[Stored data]
Segment Open

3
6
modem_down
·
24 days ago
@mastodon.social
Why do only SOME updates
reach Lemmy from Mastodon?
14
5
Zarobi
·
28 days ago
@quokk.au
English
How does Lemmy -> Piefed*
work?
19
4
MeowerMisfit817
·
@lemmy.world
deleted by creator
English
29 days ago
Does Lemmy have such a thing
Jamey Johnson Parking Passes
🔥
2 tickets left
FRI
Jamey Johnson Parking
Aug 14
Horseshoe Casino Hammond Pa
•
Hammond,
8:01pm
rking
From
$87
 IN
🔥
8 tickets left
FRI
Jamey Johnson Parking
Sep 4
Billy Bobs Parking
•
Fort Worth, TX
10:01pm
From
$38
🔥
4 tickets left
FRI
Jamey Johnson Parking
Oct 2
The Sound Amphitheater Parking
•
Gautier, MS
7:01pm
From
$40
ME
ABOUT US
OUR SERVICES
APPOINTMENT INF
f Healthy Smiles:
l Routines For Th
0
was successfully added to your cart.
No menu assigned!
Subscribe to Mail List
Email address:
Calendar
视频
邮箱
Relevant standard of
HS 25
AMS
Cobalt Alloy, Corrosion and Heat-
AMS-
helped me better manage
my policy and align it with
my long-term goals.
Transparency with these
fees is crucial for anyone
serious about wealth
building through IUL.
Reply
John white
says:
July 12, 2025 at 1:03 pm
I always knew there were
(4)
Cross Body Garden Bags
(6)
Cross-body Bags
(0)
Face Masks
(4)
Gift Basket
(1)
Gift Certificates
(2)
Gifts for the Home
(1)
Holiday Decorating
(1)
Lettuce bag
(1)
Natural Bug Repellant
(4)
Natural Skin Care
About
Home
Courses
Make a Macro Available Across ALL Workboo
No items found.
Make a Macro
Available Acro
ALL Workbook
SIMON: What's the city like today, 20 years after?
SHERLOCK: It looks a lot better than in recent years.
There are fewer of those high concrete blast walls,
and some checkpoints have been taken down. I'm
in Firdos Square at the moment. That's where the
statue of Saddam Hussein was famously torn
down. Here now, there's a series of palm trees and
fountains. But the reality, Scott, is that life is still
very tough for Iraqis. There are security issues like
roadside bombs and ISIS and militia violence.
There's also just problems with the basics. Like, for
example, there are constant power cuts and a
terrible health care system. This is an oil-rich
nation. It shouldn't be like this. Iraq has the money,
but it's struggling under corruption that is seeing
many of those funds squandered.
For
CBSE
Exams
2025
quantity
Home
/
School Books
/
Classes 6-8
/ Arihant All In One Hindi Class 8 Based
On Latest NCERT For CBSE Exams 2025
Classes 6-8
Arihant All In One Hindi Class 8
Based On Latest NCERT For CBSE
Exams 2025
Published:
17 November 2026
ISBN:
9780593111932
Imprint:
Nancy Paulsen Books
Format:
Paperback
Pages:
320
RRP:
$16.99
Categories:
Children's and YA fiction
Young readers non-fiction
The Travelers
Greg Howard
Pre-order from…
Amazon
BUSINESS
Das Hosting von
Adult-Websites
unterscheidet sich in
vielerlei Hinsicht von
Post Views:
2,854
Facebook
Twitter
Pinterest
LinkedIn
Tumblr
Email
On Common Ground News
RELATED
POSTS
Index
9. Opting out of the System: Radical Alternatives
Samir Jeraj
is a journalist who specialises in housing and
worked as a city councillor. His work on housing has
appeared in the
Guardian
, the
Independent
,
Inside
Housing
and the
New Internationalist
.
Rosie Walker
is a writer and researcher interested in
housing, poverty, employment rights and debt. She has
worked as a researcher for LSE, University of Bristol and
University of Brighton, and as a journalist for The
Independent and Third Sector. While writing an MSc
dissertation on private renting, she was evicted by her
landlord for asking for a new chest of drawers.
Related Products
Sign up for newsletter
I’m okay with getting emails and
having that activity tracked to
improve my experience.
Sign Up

Segment Closed

Reproduce every line of the items above, changing nothing.

EXERCISE SOLUTION:
3
6
modem_down
·
24 days ago
@mastodon.social
Why do only SOME updates
reach Lemmy from Mastodon?
14
5
Zarobi
·
28 days ago
@quokk.au
English
How does Lemmy -> Piefed*
work?
19
4
MeowerMisfit817
·
@lemmy.world
deleted by creator
English
29 days ago
Does Lemmy have such a thing
Jamey Johnson Parking Passes
🔥
2 tickets left
FRI
Jamey Johnson Parking
Aug 14
Horseshoe Casino Hammond Pa
•
Hammond,
8:01pm
rking
From
$87
 IN
🔥
8 tickets left
FRI
Jamey Johnson Parking
Sep 4
Billy Bobs Parking
•
Fort Worth, TX
10:01pm
From
$38
🔥
4 tickets left
FRI
Jamey Johnson Parking
Oct 2
The Sound Amphitheater Parking
•
Gautier, MS
7:01pm
From
$40
ME
ABOUT US
OUR SERVICES
APPOINTMENT INF
f Healthy Smiles:
l Routines For Th
0
was successfully added to your cart.
No menu assigned!
Subscribe to Mail List
Email address:
Calendar
视频
邮箱
Relevant standard of
HS 25
AMS
Cobalt Alloy, Corrosion and Heat-
AMS-
helped me better manage
my policy and align it with
my long-term goals.
Transparency with these
fees is crucial for anyone
serious about wealth
building through IUL.
Reply
John white
says:
July 12, 2025 at 1:03 pm
I always knew there were
(4)
Cross Body Garden Bags
(6)
Cross-body Bags
(0)
Face Masks
(4)
Gift Basket
(1)
Gift Certificates
(2)
Gifts for the Home
(1)
Holiday Decorating
(1)
Lettuce bag
(1)
Natural Bug Repellant
(4)
Natural Skin Care
About
Home
Courses
Make a Macro Available Across ALL Workboo
No items found.
Make a Macro
Available Acro
ALL Workbook
SIMON: What's the city like today, 20 years after?
SHERLOCK: It looks a lot better than in recent years.
There are fewer of those high concrete blast walls,
and some checkpoints have been taken down. I'm
in Firdos Square at the moment. That's where the
statue of Saddam Hussein was famously torn
down. Here now, there's a series of palm trees and
fountains. But the reality, Scott, is that life is still
very tough for Iraqis. There are security issues like
roadside bombs and ISIS and militia violence.
There's also just problems with the basics. Like, for
example, there are constant power cuts and a
terrible health care system. This is an oil-rich
nation. It shouldn't be like this. Iraq has the money,
but it's struggling under corruption that is seeing
many of those funds squandered.
For
CBSE
Exams
2025
quantity
Home
/
School Books
/
Classes 6-8
/ Arihant All In One Hindi Class 8 Based
On Latest NCERT For CBSE Exams 2025
Classes 6-8
Arihant All In One Hindi Class 8
Based On Latest NCERT For CBSE
Exams 2025
Published:
17 November 2026
ISBN:
9780593111932
Imprint:
Nancy Paulsen Books
Format:
Paperback
Pages:
320
RRP:
$16.99
Categories:
Children's and YA fiction
Young readers non-fiction
The Travelers
Greg Howard
Pre-order from…
Amazon
BUSINESS
Das Hosting von
Adult-Websites
unterscheidet sich in
vielerlei Hinsicht von
Post Views:
2,854
Facebook
Twitter
Pinterest
LinkedIn
Tumblr
Email
On Common Ground News
RELATED
POSTS
Index
9. Opting out of the System: Radical Alternatives
Samir Jeraj
is a journalist who specialises in housing and
worked as a city councillor. His work on housing has
appeared in the
Guardian
, the
Independent
,
Inside
Housing
and the
New Internationalist
.
Rosie Walker
is a writer and researcher interested in
housing, poverty, employment rights and debt. She has
worked as a researcher for LSE, University of Bristol and
University of Brighton, and as a journalist for The
Independent and Third Sector. While writing an MSc
dissertation on private renting, she was evicted by her
landlord for asking for a new chest of drawers.
Related Products
Sign up for newsletter
I’m okay with getting emails and
having that activity tracked to
improve my experience.
Sign Up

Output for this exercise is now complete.